La Résurrection elle-même n'eut aucun témoin mortel. Elle eut, sans doute, lieu de très bonne heure. Pour attester extérieurement le fait de la Résurrection, un ange roula la pierre qui fermait le tombeau; les gardes s'enfuirent. - Puis, les saintes femmes, avec Madeleine, viennent au tombeau et le trouvent vide. Madeleine, la plus décidée de toutes, retourne en hâte avertir Pierre et Jean. Pendant ce temps, les autres saintes femmes voient l'ange qui les envoie vers les disciples; mais elles se cachent. Puis, Jean, Pierre et Madeleine viennent au tombeau en courant (jean XX, i sq.).
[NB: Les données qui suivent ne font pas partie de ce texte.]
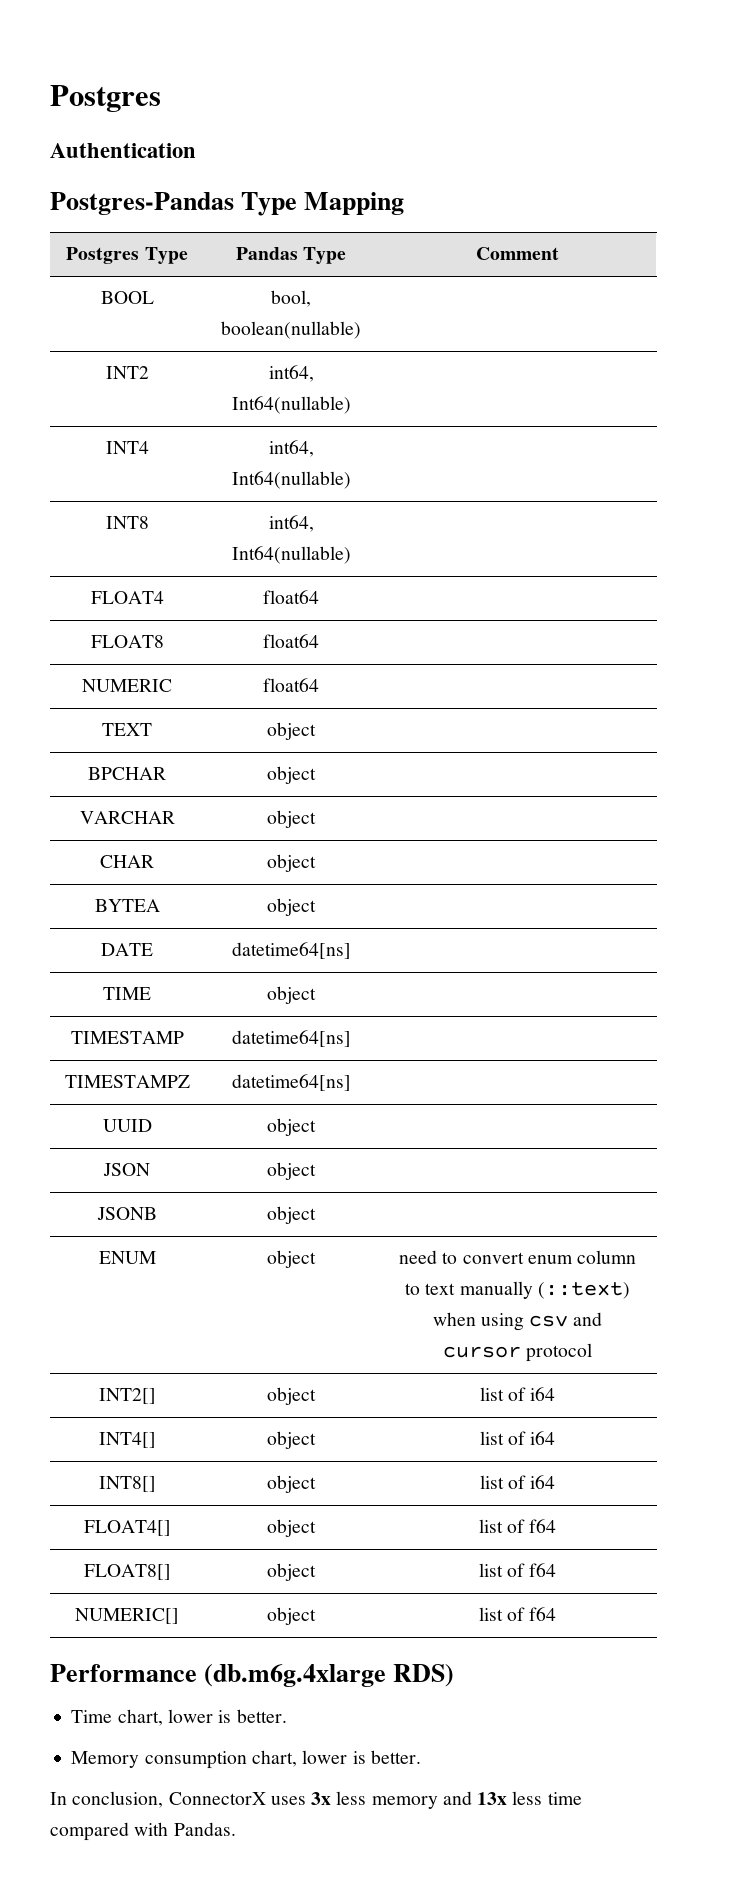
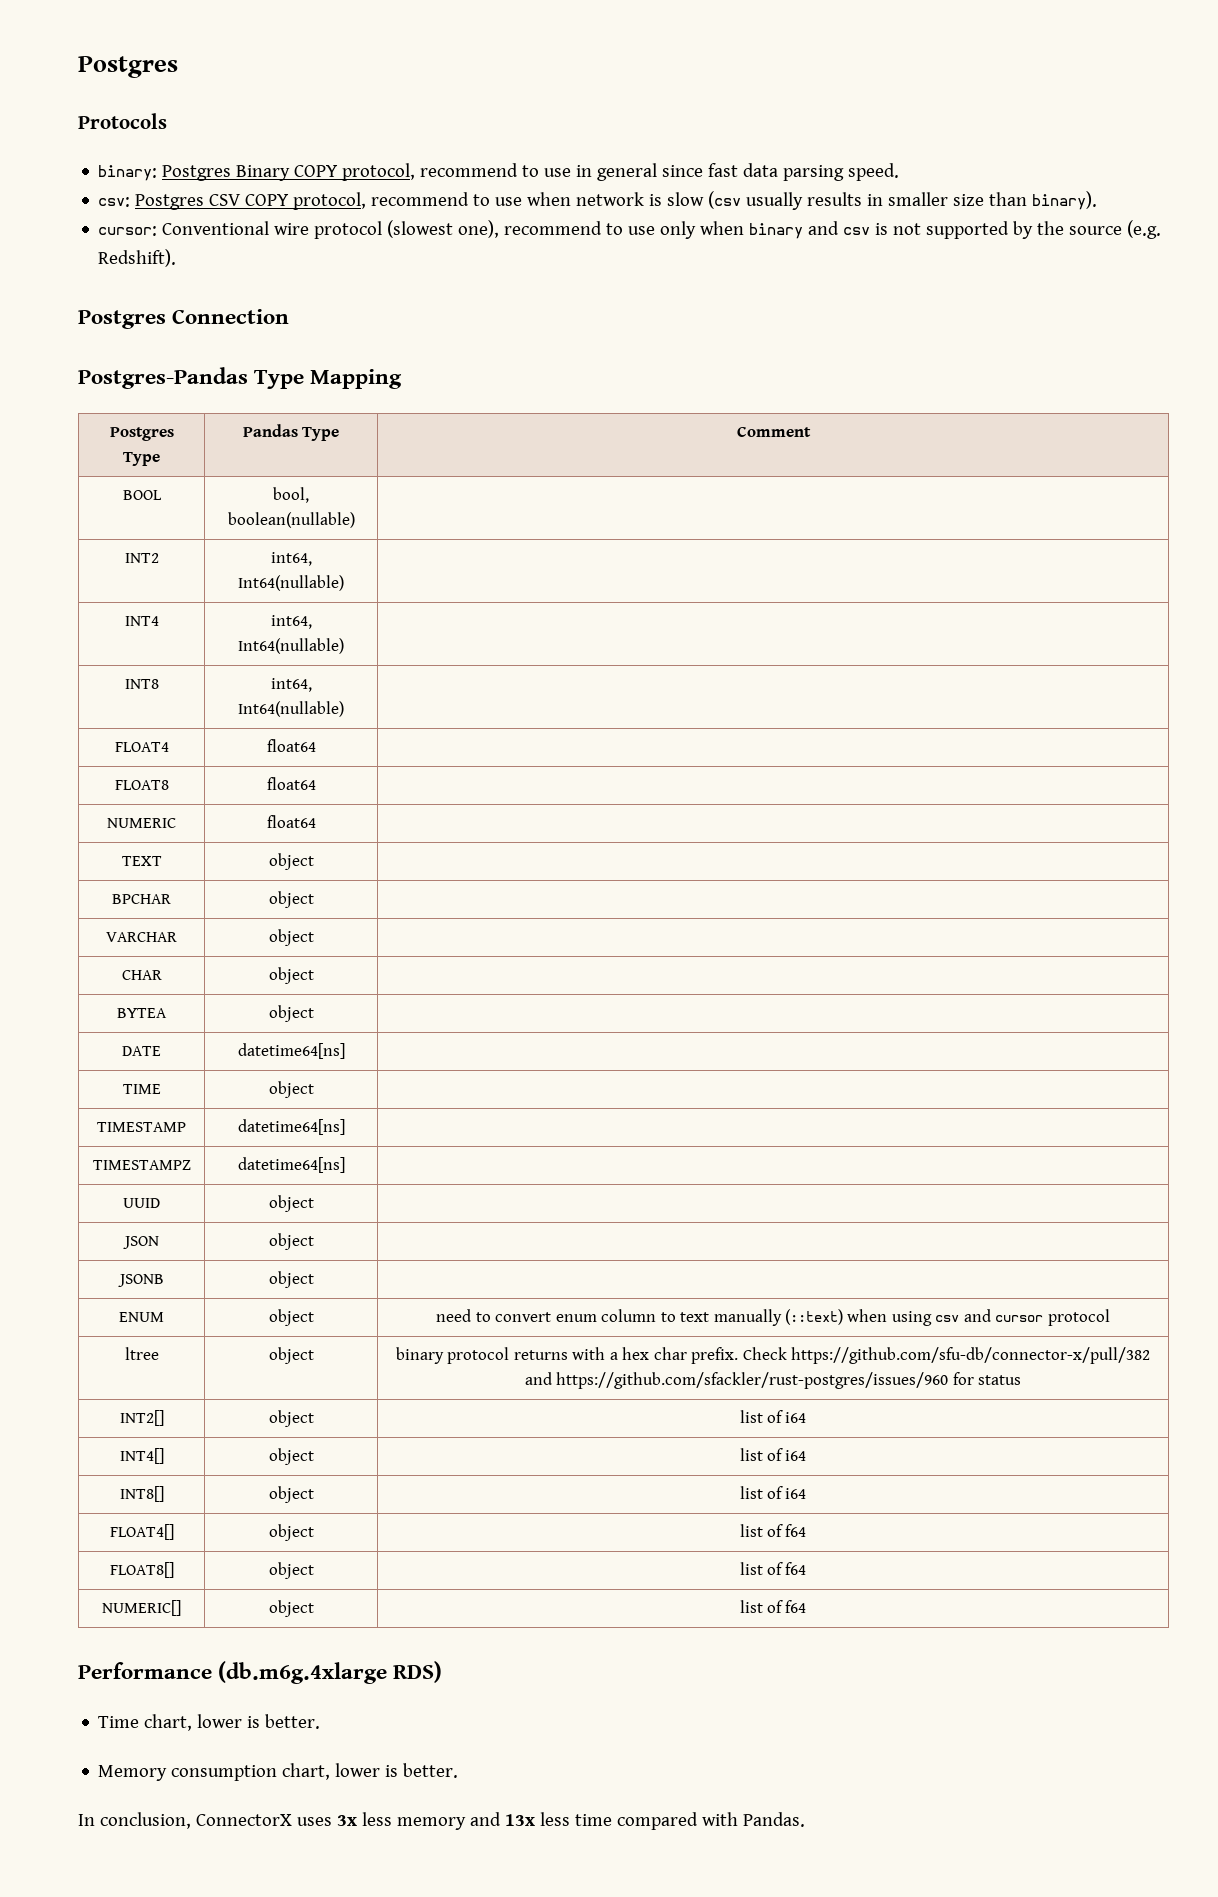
[50,143,196,158] Authentication -> [78,113,167,129] [98,163,900,181] [98,191,1098,210] [98,220,1162,239] [98,249,177,267] [78,309,290,329] Protocols // binary: Postgres Binary COPY protocol, recommend to use in general since fast data parsing speed. // csv: Postgres CSV COPY protocol, recommend to use when network is slow (csv usually results in smaller size than binary). // cursor: Conventional wire protocol (slowest one), recommend to use only when binary and csv is not supported by the source (e.g. Redshift). // Postgres Connection
(593, 1352) none -> [124,1347,159,1360] [268,1347,314,1364] [395,1347,1151,1364] [524,1372,1022,1389] // ltree | object | binary protocol returns with a hex char prefix. Check https://github.com/sfu-db/connector-x/pull/382 and https://github.com/sfackler/rust-postgres/issues/960 for status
Ils trouvent le tombeau vide, mais découvrent des signes de la Résurrection (les linges pliés). Les disciples s'en vont, mais Madeleine demeure et est favorisée de la première apparition du Ressuscité. Pendant que les autres saintes femmes s'en retournent, jésus se montre à elles (Math. XXIII, 8; seconde apparition); dans le cours de la journée, Jésus apparaît à Pierre qui, plus que les autres, avait besoin de consolation (troisième apparition). Dans l'après midi, a lieu l'apparition aux disciples d'Emmaüs qui est racontée tout au long (quatrième apparition; Luc XXIV; 13 sq.).

Ce récit est un des plus touchants de l'Écriture. Le soir, le Ressuscité apparaît à dix Apôtres et à beaucoup d'autres disciples dans la s'aile du Cénacle (Luc,XXIV, 36 sq; Jean XXI, 19 cinquième apparition). Huit jours après, a lieu une nouvelle apparition aux disciples, en présence de Thomas (sixième apparition). Les disciples s'en vont alors en Galilée où le Seigneur apparaît à sept d'entre eux, sur les bords du lac de Génésareth, pendant une pêche; Pierre est institué pasteur suprême (Jean, XXI, septième apparition). Enfin, le Seigneur donne rendez-vous à tous ses disciples (saint Paul parle de 5oo) sur une montagne en Galilée; il leur apparaît et leur donne l'ordre de mission (huitième apparition). La dernière apparition eut lieu au moment de l'Ascension. Nous ne savons pas si le Seigneur apparut d'autres fois à tous ses disciples ou à quelques-uns d'entre eux. Saint Paul signale encore une apparition à Jacques le Mineur. La plupart des commentateurs admettent que le Seigneur apparut tout d'abord à sa sainte Mère. L'Écriture n'en dit rien, mais le sentiment naturel semble l'exiger. - Il serait à désirer que les pasteurs profitent du temps pascal pour faire aux associations liturgiques quelques instructions sur ces événements. Ce serait non seulement instructif, mais édifiant. Ceux qui n'appartiennent à aucune association pourront se livrer à cette étude en leur particulier (peut-être en union avec une cérémonie pascale). L'" Évangile des quarante jours " est riche en consolations.